An initial phylogeographic study of the genus Ostreopsis was reported by Leaw et al. (2001). By analyzing their ITS and 5.8S regions of rDNA sequences, the authors showed that Malaysian O. ovata comprised a Malacca Strait clade and a South China Sea clade, with a high level of sequence divergence between them. Since then, other phylogeographic studies on Ostreopsis have mainly focused on O. ovata, which is the most intensively studied species within the genus, and most have been carried out on Mediterranean, Atlantic, South Pacific and Japan (Leaw et al., 2001; Penna et al., 2005, 2010; Laza-Martinez et al., 2011; Sato et al., 2011). Despite reports of the occurrence of Ostreopsis species in Hawaii, Japan, and Russia (Parsons and Preskitt, 2007; Rhodes, 2011; Sato et al., 2011; Efimova et al., 2014), a phylogeographic study of the Asian Ostreopsis species except for the one from Japan has not been widely done yet. In Korea, some studies (Kim et al., 2011; Baek, 2012; Kang et al., 2013; Lee and Park, 2018) have shown the occurrence, abundance, seasonal dynamics, and mixotrophy of Ostreopsis spp. in Korean coastal waters. However, these studies did not aim to study the intra-population or inter-population genetic variability of Ostreopsis species, and thus, they are not enough in order to explain the genetic structure and connectivity among global populations of Ostreopsis.

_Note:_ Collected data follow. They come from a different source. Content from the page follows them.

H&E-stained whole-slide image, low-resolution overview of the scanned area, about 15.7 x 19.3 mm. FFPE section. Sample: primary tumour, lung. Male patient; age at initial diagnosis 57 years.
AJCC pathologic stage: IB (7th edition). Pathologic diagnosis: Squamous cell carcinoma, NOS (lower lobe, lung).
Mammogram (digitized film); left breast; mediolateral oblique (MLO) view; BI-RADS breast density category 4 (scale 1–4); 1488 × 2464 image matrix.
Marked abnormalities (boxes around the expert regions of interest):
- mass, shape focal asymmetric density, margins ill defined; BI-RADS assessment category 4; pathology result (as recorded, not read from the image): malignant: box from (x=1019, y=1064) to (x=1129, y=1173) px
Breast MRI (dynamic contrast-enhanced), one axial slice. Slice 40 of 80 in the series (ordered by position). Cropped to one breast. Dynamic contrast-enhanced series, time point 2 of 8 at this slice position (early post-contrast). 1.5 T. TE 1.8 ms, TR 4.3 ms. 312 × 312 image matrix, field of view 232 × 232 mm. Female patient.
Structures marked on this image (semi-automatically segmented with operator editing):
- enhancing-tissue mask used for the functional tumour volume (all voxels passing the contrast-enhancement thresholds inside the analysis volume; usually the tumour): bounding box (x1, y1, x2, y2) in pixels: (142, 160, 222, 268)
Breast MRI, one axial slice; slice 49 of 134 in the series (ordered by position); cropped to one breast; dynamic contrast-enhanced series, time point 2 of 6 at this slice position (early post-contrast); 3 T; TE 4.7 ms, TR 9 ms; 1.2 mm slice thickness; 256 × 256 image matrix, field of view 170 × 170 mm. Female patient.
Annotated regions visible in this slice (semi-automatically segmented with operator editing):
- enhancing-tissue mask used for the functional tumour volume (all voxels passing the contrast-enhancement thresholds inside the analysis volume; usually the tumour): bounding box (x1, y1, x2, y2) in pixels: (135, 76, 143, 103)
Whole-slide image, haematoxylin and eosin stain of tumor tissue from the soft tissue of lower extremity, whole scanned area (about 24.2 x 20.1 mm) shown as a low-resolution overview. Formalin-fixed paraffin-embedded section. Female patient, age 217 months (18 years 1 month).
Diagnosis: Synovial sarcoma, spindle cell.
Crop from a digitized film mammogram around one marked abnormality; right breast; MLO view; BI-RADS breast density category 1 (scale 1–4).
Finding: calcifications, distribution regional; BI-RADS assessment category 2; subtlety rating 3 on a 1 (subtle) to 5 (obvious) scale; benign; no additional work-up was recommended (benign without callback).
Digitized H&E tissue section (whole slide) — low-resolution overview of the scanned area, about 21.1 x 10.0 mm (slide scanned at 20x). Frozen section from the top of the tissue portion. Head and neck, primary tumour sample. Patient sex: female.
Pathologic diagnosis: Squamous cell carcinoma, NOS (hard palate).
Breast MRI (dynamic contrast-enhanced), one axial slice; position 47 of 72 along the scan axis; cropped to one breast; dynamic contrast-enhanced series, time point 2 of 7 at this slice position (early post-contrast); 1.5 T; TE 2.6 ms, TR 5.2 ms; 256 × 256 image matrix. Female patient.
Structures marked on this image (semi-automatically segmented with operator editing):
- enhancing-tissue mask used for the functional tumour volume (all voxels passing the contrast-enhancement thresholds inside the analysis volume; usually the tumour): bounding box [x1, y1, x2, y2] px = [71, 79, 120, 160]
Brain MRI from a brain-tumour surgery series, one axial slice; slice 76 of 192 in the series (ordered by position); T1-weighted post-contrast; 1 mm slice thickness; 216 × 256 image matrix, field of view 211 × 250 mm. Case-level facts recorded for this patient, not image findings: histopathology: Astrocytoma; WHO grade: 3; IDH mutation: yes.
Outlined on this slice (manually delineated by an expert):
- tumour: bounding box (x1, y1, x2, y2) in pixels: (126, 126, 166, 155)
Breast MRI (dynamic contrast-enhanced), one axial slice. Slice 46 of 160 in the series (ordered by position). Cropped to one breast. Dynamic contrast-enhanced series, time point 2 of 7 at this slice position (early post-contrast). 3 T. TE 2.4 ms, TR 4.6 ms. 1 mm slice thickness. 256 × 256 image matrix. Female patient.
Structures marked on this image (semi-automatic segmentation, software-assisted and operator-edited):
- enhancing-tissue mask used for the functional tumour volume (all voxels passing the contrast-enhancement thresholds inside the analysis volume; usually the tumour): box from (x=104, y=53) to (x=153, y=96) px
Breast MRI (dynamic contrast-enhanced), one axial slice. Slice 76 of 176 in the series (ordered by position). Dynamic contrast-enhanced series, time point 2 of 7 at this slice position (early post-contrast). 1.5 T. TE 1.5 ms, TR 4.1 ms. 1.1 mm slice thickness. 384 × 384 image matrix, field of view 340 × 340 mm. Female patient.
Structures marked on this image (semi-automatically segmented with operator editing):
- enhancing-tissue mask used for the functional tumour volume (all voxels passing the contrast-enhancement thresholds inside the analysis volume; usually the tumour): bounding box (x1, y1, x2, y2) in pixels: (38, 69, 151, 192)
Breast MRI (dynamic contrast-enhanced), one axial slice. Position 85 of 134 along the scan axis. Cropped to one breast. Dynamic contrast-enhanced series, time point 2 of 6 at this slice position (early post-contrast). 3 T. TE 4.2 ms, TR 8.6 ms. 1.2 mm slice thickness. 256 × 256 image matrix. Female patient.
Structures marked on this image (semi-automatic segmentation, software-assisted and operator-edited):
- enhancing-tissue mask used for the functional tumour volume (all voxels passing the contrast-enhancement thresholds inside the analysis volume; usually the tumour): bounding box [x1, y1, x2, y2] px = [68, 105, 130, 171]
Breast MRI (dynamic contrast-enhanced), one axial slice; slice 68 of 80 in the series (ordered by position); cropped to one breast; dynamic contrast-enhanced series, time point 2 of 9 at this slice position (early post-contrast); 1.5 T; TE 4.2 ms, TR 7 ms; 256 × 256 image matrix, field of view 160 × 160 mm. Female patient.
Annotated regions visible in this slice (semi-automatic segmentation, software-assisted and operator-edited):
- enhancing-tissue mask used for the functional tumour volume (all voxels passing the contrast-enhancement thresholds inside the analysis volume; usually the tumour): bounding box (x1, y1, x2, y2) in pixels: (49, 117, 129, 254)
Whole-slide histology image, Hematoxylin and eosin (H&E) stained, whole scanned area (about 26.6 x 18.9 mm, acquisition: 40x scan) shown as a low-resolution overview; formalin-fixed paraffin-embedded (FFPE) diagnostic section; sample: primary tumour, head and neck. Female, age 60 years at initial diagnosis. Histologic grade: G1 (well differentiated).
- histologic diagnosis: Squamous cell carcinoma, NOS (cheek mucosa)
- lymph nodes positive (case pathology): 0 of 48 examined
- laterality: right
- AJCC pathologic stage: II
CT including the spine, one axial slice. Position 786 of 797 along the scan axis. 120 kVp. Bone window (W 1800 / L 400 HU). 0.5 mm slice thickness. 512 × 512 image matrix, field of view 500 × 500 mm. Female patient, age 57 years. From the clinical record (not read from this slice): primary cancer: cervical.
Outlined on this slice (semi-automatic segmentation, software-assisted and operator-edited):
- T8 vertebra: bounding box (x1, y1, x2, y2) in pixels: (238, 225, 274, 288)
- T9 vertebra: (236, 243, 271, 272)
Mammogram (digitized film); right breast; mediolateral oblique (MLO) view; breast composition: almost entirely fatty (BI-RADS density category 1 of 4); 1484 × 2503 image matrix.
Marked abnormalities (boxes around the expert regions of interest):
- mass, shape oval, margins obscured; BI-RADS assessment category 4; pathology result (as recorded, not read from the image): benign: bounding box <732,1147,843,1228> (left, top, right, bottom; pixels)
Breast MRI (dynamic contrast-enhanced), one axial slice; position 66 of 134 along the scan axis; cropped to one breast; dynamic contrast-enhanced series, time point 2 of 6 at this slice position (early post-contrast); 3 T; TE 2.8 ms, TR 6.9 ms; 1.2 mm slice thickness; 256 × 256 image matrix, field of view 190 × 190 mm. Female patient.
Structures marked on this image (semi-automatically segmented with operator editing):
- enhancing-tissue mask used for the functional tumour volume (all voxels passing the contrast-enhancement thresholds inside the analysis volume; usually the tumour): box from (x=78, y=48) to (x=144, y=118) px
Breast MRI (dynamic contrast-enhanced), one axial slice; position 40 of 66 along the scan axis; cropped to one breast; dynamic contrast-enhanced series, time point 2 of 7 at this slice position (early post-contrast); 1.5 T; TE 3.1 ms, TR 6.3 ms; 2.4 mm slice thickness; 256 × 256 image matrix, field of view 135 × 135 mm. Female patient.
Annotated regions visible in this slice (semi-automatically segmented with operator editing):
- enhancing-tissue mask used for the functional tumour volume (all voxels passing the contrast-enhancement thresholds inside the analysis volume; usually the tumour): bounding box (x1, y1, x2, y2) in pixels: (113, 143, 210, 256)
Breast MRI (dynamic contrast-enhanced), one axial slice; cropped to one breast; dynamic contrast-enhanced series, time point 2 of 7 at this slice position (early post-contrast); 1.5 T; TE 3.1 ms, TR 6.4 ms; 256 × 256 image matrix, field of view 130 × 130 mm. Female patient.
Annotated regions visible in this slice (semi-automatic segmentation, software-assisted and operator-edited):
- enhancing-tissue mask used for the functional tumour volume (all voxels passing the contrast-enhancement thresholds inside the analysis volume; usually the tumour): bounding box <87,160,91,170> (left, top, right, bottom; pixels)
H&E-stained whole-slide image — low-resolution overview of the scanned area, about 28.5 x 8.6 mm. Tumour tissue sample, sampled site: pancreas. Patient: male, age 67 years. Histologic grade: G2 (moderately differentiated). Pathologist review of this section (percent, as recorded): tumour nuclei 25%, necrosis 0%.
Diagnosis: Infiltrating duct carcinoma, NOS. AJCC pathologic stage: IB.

The present study aimed to (1) identify the Korean Ostreopsis spp. by molecular analysis based on LSU D8-D10 and ITS sequence data; (2) investigate the genetic diversity of Ostreopsis sp. 1 occurring in Korea, as well as its population genetic structure and/or connectivity among Korea-adjacent countries (i.e., Korea, Japan, and Russia) using ITS sequences; and (3) explore whether Korean Ostreopsis sp. 1 population are under population equilibrium or expansion.